Tuesday, December 04, 2012

An abuse of privacy

Geneva Finance is a finance company. You know the sort - car loans, "debt consolidation", basically legal loan sharks. Its a shitty business, and when loans go bad, companies like Geneva use shitty tactics to try and recover the money - harassing debtors at work, trying to wheedle information out of government departments and so forth (the Privacy Commissioner's collection of case notes is very enlightening about the sort of tactics this industry uses). But Geneva has gone beyond that: they used FYI, the public OIA request site, to lodge an OIA request with Housing New Zealand for a client's new address. This isn't just a matter of publicly shaming them with a record which will hang around in Google forever - they also thoughtfully included their full name, previous address, and date of birth, exposing them to identity theft.

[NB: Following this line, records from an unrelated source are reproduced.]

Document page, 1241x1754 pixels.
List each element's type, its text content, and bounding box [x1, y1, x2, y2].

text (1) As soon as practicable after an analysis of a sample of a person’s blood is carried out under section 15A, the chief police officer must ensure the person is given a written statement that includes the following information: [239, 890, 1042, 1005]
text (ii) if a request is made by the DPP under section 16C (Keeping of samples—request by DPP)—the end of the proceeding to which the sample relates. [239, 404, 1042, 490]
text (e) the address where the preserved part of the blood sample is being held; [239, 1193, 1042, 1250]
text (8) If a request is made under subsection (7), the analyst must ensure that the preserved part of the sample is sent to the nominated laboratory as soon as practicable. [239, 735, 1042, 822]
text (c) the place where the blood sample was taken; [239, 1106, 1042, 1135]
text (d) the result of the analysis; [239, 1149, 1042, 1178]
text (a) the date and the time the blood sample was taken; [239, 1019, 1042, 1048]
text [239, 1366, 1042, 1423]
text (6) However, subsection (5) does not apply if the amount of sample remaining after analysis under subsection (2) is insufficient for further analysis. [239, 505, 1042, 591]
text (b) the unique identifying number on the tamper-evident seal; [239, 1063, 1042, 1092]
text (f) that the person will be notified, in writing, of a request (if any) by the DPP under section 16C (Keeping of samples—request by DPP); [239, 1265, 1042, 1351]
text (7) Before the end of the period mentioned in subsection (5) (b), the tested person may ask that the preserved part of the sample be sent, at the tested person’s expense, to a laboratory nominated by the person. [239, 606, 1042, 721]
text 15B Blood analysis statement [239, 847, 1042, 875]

FYI takes privacy seriously, and they removed the request very promptly. But someone sent me a (privacy-sanitised) screenshot:

request

The Privacy Commissioner is pretty clear that even inadvertently shaming someone is unacceptable behaviour by a debt-collection agency, and that case-law goes back decades. But this is well beyond that. Publicly labelling someone on an open website as a bad debtor is a wanton release of personal information. Including a date of birth in such a release is so far beyond irresponsible that it can only be seen as actively malicious. It breaks every rule in the privacy rulebook. But pretty obviously Geneva Finance doesn't give a shit about that. And they won't, until they start getting expensive reminders of the law which make such tactics deeply unprofitable.